- [Exercise description] Reproduce the lines below without any changes, from the first one through the line containing "Tribunal de Cuentas", with both of those included.

^^^^^^^^^^^^^^^^

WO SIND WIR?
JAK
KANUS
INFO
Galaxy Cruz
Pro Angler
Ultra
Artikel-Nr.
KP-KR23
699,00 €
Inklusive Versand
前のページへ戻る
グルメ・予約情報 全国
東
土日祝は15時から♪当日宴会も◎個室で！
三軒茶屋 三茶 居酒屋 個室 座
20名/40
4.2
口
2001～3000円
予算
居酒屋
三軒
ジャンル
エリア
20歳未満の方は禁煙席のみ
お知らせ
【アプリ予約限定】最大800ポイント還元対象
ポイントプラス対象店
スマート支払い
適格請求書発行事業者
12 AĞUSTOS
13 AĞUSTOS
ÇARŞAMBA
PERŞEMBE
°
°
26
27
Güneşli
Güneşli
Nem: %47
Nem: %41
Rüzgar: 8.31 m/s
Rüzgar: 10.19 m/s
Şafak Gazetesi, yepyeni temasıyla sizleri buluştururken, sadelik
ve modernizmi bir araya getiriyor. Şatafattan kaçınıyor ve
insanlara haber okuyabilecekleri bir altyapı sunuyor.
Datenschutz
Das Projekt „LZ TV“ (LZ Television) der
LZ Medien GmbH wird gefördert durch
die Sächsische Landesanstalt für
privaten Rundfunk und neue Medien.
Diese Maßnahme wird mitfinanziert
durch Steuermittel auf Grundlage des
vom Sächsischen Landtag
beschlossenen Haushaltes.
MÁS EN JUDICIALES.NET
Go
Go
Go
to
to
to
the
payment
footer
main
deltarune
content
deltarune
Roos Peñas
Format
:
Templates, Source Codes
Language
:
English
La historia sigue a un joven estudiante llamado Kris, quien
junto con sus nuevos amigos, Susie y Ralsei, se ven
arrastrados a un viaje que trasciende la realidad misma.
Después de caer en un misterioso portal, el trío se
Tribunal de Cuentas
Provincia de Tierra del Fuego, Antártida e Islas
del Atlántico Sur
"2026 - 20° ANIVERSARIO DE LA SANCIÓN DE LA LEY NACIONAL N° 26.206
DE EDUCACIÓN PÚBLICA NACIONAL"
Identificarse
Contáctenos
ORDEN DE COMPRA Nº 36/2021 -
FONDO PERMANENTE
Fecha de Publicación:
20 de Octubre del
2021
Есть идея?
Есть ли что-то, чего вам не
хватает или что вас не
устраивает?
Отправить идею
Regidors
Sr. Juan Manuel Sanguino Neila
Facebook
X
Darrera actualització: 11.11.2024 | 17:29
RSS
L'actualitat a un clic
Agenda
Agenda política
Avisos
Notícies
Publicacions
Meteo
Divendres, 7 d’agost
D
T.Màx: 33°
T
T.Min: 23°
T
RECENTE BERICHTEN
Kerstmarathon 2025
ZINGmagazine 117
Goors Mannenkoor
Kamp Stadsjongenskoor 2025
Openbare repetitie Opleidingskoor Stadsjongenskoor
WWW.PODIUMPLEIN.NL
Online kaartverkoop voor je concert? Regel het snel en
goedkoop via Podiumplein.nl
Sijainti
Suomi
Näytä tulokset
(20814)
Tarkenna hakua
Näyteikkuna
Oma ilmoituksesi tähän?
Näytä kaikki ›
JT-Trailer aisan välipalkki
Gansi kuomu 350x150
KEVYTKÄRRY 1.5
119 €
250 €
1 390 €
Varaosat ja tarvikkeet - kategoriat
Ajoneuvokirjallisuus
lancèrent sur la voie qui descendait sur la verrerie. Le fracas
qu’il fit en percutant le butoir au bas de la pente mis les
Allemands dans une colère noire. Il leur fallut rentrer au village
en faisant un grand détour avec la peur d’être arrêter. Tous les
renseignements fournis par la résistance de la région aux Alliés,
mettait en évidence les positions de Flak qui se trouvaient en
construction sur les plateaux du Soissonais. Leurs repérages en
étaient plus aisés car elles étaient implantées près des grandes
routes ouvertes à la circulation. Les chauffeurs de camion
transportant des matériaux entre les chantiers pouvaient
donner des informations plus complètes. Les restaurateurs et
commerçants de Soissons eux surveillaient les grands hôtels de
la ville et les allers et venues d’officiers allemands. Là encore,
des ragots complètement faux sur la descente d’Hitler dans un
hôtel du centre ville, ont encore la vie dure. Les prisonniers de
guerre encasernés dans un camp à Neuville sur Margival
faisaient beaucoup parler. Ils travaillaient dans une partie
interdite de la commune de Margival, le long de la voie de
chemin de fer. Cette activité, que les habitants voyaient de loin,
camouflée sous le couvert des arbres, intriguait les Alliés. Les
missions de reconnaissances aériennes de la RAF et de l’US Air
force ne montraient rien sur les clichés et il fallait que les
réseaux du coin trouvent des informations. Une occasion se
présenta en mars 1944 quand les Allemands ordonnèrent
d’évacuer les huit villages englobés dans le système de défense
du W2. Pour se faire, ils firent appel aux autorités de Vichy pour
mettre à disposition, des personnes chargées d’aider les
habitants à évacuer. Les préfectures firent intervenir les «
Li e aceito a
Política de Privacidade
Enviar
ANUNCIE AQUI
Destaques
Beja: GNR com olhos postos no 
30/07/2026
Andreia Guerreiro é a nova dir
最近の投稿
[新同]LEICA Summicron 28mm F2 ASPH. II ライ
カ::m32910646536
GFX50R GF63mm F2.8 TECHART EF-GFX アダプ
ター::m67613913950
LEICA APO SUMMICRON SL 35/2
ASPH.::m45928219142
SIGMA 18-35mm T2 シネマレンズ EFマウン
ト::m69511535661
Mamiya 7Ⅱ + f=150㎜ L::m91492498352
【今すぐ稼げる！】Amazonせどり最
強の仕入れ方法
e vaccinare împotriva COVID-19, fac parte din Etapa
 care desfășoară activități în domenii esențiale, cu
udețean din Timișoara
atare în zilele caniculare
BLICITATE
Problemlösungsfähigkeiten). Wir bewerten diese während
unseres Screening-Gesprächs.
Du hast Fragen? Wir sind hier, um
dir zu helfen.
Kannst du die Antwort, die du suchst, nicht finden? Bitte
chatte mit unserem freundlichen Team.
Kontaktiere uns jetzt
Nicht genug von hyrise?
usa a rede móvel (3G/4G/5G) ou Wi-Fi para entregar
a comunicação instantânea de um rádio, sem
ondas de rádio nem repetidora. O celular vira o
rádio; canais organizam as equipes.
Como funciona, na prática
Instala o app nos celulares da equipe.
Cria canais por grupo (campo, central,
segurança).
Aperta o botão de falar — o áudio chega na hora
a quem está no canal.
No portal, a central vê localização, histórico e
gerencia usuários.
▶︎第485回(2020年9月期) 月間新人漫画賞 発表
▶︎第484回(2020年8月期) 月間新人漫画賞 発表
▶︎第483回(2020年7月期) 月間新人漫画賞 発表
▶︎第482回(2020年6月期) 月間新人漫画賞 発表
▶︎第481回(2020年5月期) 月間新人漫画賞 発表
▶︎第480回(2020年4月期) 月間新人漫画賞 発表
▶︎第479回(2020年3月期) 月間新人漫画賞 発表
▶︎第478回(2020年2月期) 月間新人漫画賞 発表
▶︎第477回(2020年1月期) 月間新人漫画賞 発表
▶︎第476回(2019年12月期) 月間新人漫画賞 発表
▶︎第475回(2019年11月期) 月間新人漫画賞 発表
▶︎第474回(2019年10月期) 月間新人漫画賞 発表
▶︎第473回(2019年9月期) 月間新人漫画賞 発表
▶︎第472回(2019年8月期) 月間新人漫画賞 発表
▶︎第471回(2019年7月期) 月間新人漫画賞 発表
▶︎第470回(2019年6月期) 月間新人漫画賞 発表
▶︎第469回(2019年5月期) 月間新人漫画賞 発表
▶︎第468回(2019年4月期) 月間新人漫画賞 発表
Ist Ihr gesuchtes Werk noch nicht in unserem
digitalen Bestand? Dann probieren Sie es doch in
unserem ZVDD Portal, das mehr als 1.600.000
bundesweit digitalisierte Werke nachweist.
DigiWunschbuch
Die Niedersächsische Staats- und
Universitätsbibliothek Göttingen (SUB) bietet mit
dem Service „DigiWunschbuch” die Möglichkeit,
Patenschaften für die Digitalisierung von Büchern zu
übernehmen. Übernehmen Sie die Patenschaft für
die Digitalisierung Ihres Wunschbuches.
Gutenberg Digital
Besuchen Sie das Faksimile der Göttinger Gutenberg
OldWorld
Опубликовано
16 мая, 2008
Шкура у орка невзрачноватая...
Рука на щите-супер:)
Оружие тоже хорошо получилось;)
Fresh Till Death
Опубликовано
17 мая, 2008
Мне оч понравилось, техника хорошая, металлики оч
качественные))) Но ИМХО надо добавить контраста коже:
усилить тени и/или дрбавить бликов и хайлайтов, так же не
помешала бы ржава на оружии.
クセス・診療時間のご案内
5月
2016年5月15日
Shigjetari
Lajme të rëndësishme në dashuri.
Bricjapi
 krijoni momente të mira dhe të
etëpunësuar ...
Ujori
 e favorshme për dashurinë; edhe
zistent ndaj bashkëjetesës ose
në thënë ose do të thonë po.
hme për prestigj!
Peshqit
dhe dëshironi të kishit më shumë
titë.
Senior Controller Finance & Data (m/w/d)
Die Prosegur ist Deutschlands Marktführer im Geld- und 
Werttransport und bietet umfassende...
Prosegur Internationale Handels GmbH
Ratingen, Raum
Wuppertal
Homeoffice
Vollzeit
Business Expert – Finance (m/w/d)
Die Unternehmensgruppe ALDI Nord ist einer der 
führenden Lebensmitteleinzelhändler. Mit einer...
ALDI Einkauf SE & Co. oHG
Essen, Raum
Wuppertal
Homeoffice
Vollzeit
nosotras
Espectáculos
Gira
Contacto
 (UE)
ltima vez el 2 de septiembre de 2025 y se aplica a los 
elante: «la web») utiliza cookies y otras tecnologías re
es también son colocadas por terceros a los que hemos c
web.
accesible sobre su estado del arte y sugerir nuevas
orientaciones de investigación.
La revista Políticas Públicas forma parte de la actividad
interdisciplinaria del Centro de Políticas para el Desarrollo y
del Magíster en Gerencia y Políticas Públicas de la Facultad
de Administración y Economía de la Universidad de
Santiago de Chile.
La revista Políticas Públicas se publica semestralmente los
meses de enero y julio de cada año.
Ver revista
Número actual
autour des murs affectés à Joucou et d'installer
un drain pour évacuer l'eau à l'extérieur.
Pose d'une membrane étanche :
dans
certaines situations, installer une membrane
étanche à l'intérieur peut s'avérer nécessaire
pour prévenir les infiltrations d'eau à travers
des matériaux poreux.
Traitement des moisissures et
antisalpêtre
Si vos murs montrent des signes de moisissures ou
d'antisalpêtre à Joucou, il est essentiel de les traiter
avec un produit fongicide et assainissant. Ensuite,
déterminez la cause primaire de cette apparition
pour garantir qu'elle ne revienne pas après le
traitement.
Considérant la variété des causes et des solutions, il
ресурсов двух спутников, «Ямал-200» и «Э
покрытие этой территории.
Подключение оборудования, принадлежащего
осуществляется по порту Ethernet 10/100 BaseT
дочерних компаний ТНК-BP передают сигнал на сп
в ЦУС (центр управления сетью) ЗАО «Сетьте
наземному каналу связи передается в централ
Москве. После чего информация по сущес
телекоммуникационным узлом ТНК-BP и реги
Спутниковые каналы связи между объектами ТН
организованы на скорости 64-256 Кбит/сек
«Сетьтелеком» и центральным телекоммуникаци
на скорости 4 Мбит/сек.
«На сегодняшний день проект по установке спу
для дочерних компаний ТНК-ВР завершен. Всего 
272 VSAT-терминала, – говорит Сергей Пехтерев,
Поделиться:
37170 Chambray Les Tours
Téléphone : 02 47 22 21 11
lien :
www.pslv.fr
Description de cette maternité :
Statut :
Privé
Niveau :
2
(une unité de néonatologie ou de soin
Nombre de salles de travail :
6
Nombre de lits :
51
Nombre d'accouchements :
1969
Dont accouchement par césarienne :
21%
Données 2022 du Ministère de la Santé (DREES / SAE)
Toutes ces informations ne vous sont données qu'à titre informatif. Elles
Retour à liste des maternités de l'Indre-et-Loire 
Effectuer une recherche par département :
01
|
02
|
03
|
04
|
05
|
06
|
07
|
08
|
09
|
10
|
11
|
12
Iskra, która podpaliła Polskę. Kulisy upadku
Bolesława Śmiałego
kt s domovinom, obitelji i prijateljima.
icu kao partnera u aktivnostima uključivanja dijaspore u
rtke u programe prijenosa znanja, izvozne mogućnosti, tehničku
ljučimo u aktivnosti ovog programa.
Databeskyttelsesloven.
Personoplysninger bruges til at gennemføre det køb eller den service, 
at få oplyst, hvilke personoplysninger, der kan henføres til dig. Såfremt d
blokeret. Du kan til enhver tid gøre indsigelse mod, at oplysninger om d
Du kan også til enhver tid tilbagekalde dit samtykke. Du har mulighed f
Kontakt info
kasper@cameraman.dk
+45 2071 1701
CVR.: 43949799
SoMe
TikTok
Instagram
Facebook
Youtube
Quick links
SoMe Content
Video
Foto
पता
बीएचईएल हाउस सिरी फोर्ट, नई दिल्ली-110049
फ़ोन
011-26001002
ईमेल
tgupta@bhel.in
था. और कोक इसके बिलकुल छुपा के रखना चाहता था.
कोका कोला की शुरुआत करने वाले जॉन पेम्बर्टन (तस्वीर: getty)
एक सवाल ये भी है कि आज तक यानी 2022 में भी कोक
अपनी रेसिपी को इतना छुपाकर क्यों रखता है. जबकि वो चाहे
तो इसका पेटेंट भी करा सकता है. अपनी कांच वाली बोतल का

^^^^^^^^^^^^^^^^

- [Your response]
WO SIND WIR?
JAK
KANUS
INFO
Galaxy Cruz
Pro Angler
Ultra
Artikel-Nr.
KP-KR23
699,00 €
Inklusive Versand
前のページへ戻る
グルメ・予約情報 全国
東
土日祝は15時から♪当日宴会も◎個室で！
三軒茶屋 三茶 居酒屋 個室 座
20名/40
4.2
口
2001～3000円
予算
居酒屋
三軒
ジャンル
エリア
20歳未満の方は禁煙席のみ
お知らせ
【アプリ予約限定】最大800ポイント還元対象
ポイントプラス対象店
スマート支払い
適格請求書発行事業者
12 AĞUSTOS
13 AĞUSTOS
ÇARŞAMBA
PERŞEMBE
°
°
26
27
Güneşli
Güneşli
Nem: %47
Nem: %41
Rüzgar: 8.31 m/s
Rüzgar: 10.19 m/s
Şafak Gazetesi, yepyeni temasıyla sizleri buluştururken, sadelik
ve modernizmi bir araya getiriyor. Şatafattan kaçınıyor ve
insanlara haber okuyabilecekleri bir altyapı sunuyor.
Datenschutz
Das Projekt „LZ TV“ (LZ Television) der
LZ Medien GmbH wird gefördert durch
die Sächsische Landesanstalt für
privaten Rundfunk und neue Medien.
Diese Maßnahme wird mitfinanziert
durch Steuermittel auf Grundlage des
vom Sächsischen Landtag
beschlossenen Haushaltes.
MÁS EN JUDICIALES.NET
Go
Go
Go
to
to
to
the
payment
footer
main
deltarune
content
deltarune
Roos Peñas
Format
:
Templates, Source Codes
Language
:
English
La historia sigue a un joven estudiante llamado Kris, quien
junto con sus nuevos amigos, Susie y Ralsei, se ven
arrastrados a un viaje que trasciende la realidad misma.
Después de caer en un misterioso portal, el trío se
Tribunal de Cuentas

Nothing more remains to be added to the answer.